((
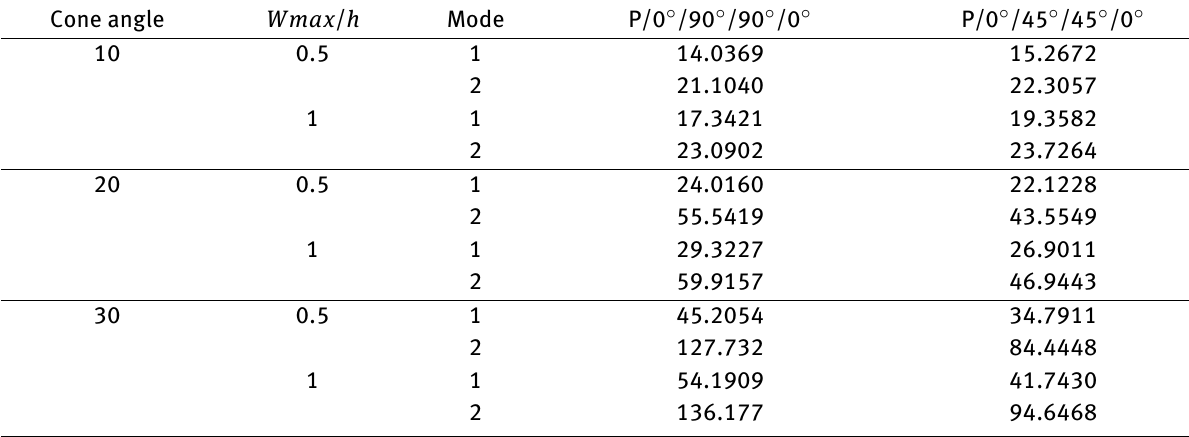
Table 10: Effect of cone angle, amplitude ratio, frequency mode and stacking sequence on dimensionless mean nonlinear natural frequency of conical shell panel.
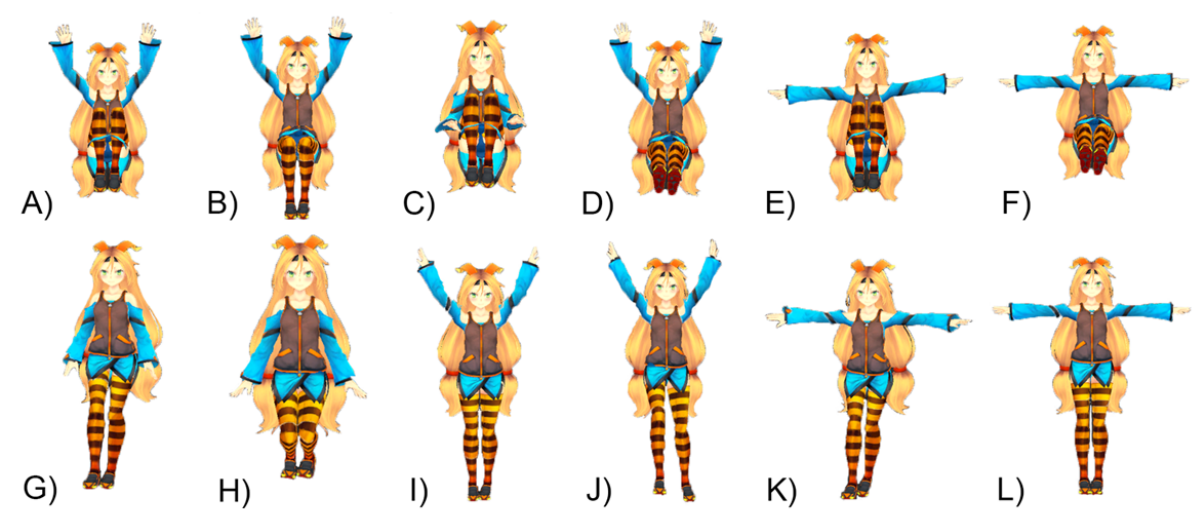
Figure 2. Seated gestures: (A) Hands up + knees up; (B) Hands up; (C) Knees up; (D) Feet up + hands up; (E) Hands stretched + knees up; (F) Hands stretched + feet up. Standing gestures: (G) Left/right kick; (H) Squat; (I) Hands up; (J) Left/right kick + hands up; (K) Left/right kick + hands stretched; (L) Hands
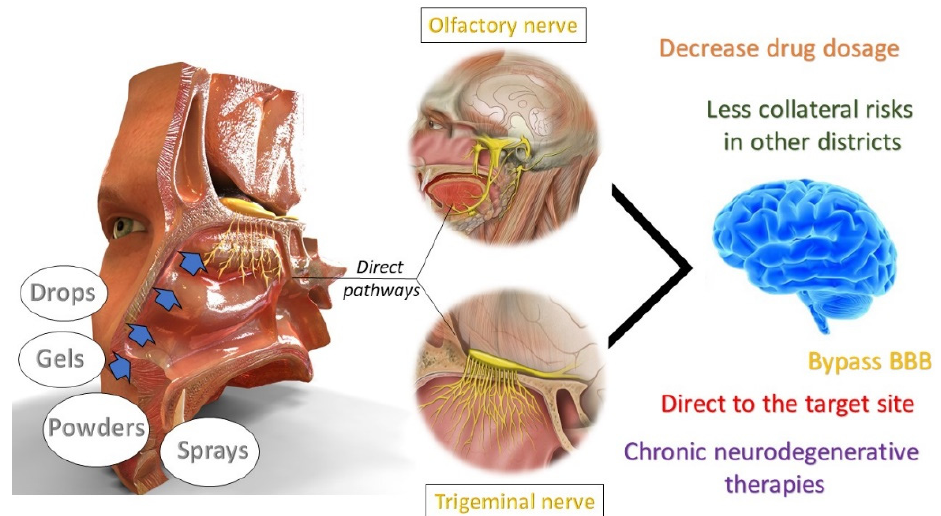
Figure 2. Strategies of direct drug delivery to the brain by intranasal administration: common pharmaceutical forms, pathways involved, and the challenges of nose-to-brain delivery.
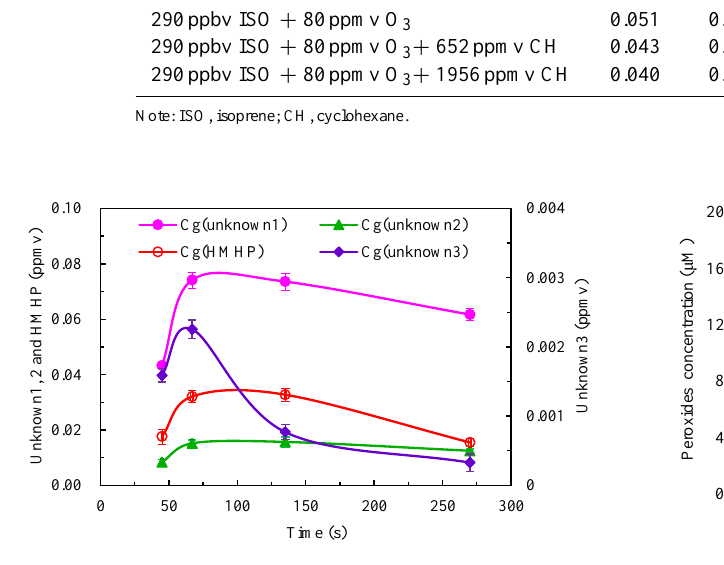
Table 1. The molar yields of the determined peroxides in the ozonolysis of isoprene in the presence and absence of the OH scavenger. Reactants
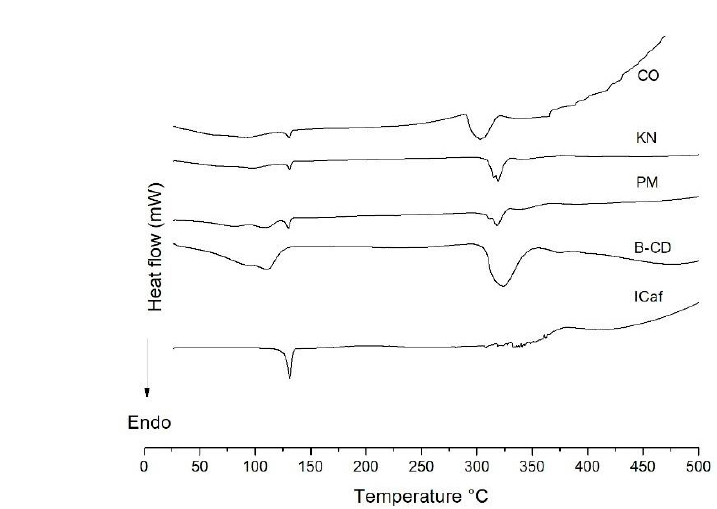
Figure 2. Differential scanning calorimetry curves of isopentyl caffeate (ICaf), β -cyclodextrin ( β -CD), and inclusion complex (ICaf: β -CD) prepared by physical mixture (PM), kneading (KN), co-evaporation (CO) using molar ratios of ( A ) 0.25:1, ( B ) 1:1 and ( C ) 2:1.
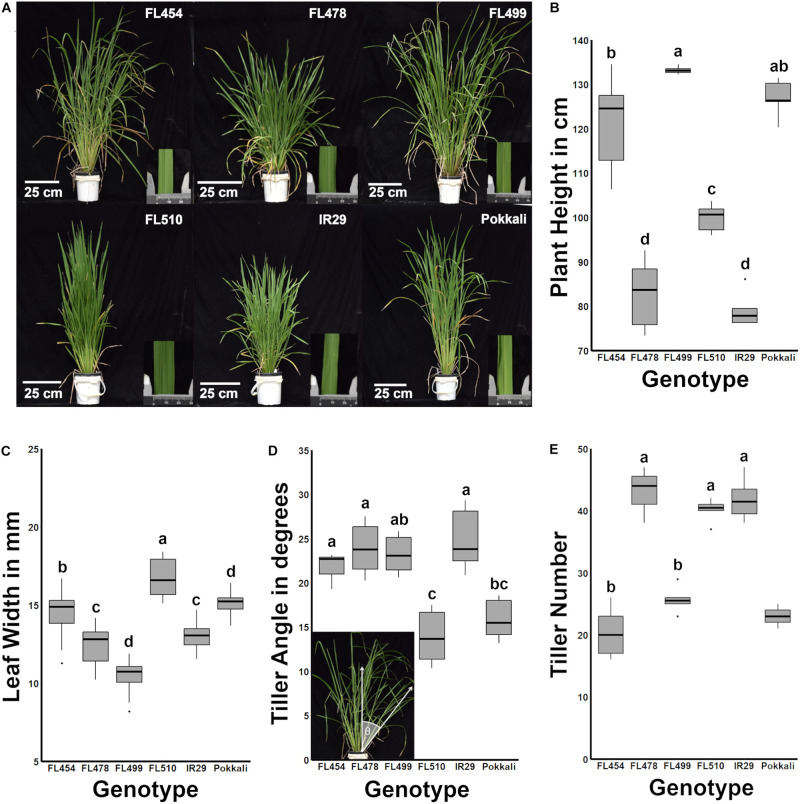
Morphological and growth habit profiles across the IR29 × Pokkali minimal comparative panel. The genotypic panel was grown under optimal conditions and compared morphologically and physiologically. (A) Gross-morphological differences highlighted the unique architecture of FL510. The inset photograph beside each plant shows a representative leaf under a caliper (units in mm). (B) Similarities across genotypes based on plant height (P < 0.05). FL454 and FL499, which are both sensitive to salt, are more similar to the tolerant donor parent Pokkali in terms of plant height, while FL478 is more similar to IR29. In contrast, FL510 is uniquely intermediate between the parents. (C) Box plots of leaf blade widths (n = 18) highlighting the uniqueness of FL510. In comparison, FL454 and FL478 are similar to the parents Pokkali and IR29, respectively. The super-sensitive FL499 has narrower leaves. (D) The tiller angle of each genotype (n = 6) was measured as the angle of the farthest tiller to its base as demonstrated in the inset photo and are shown as box plots. FL454, FL478, and FL499 are not significantly different from IR29 and have wider tiller angles compared to Pokkali and FL510 (P < 0.05). Tiller angle in FL499 was similar to Pokkali although it has a much higher mean value. (E) Number of tillers per plant showed that the genotypes with smaller statures (IR29, FL478, FL510) are more similar to each other with significantly higher values than the large-stature genotypes (Pokkali, FL454, FL499; P < 0.05). Taken together, morphological profiles indicate a compact architecture of FL510.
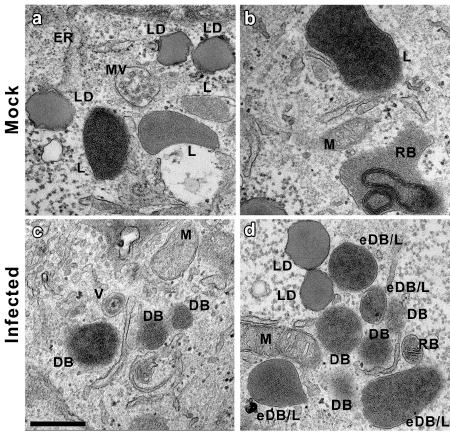
ER—-endoplasmic reticulum, G—-Golgi apparatus. Bars: 500 nm.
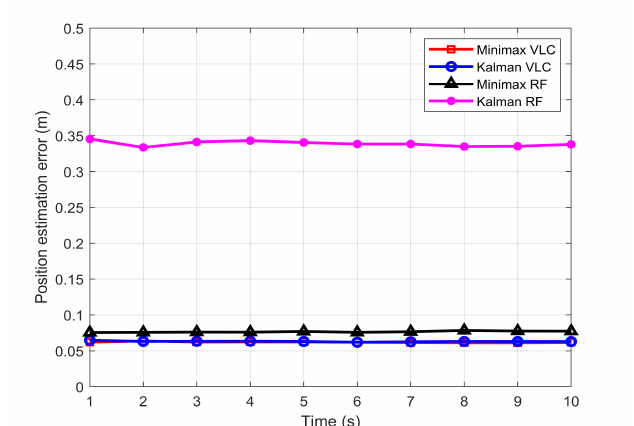
Figure 8. Comparison between the position estimation errors from minimax and Kalman filters using RF and VLC.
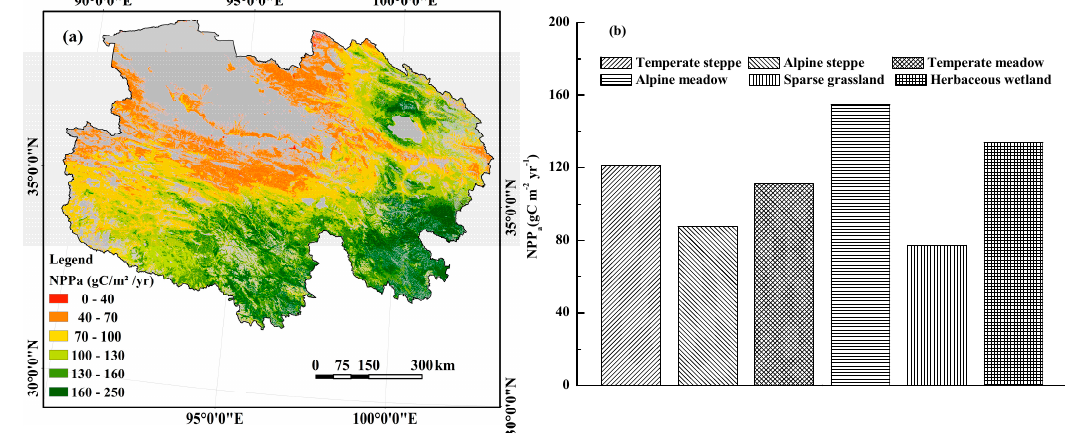
Figure 3. Spatial pattern of the mean annual ( a ) and NPP a for the different grassland types ( b ) from 2001 to 2016 in Qinghai province.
))
Your instructions
Your copy of the entries must be exact and must contain no pictures.

Answer
Table 10: Effect of cone angle, amplitude ratio, frequency mode and stacking sequence on dimensionless mean nonlinear natural frequency of conical shell panel.
Figure 2. Seated gestures: (A) Hands up + knees up; (B) Hands up; (C) Knees up; (D) Feet up + hands up; (E) Hands stretched + knees up; (F) Hands stretched + feet up. Standing gestures: (G) Left/right kick; (H) Squat; (I) Hands up; (J) Left/right kick + hands up; (K) Left/right kick + hands stretched; (L) Hands
Figure 2. Strategies of direct drug delivery to the brain by intranasal administration: common pharmaceutical forms, pathways involved, and the challenges of nose-to-brain delivery.
Table 1. The molar yields of the determined peroxides in the ozonolysis of isoprene in the presence and absence of the OH scavenger. Reactants
Figure 2. Differential scanning calorimetry curves of isopentyl caffeate (ICaf), β -cyclodextrin ( β -CD), and inclusion complex (ICaf: β -CD) prepared by physical mixture (PM), kneading (KN), co-evaporation (CO) using molar ratios of ( A ) 0.25:1, ( B ) 1:1 and ( C ) 2:1.
Morphological and growth habit profiles across the IR29 × Pokkali minimal comparative panel. The genotypic panel was grown under optimal conditions and compared morphologically and physiologically. (A) Gross-morphological differences highlighted the unique architecture of FL510. The inset photograph beside each plant shows a representative leaf under a caliper (units in mm). (B) Similarities across genotypes based on plant height (P < 0.05). FL454 and FL499, which are both sensitive to salt, are more similar to the tolerant donor parent Pokkali in terms of plant height, while FL478 is more similar to IR29. In contrast, FL510 is uniquely intermediate between the parents. (C) Box plots of leaf blade widths (n = 18) highlighting the uniqueness of FL510. In comparison, FL454 and FL478 are similar to the parents Pokkali and IR29, respectively. The super-sensitive FL499 has narrower leaves. (D) The tiller angle of each genotype (n = 6) was measured as the angle of the farthest tiller to its base as demonstrated in the inset photo and are shown as box plots. FL454, FL478, and FL499 are not significantly different from IR29 and have wider tiller angles compared to Pokkali and FL510 (P < 0.05). Tiller angle in FL499 was similar to Pokkali although it has a much higher mean value. (E) Number of tillers per plant showed that the genotypes with smaller statures (IR29, FL478, FL510) are more similar to each other with significantly higher values than the large-stature genotypes (Pokkali, FL454, FL499; P < 0.05). Taken together, morphological profiles indicate a compact architecture of FL510.
ER—-endoplasmic reticulum, G—-Golgi apparatus. Bars: 500 nm.
Figure 8. Comparison between the position estimation errors from minimax and Kalman filters using RF and VLC.
Figure 3. Spatial pattern of the mean annual ( a ) and NPP a for the different grassland types ( b ) from 2001 to 2016 in Qinghai province.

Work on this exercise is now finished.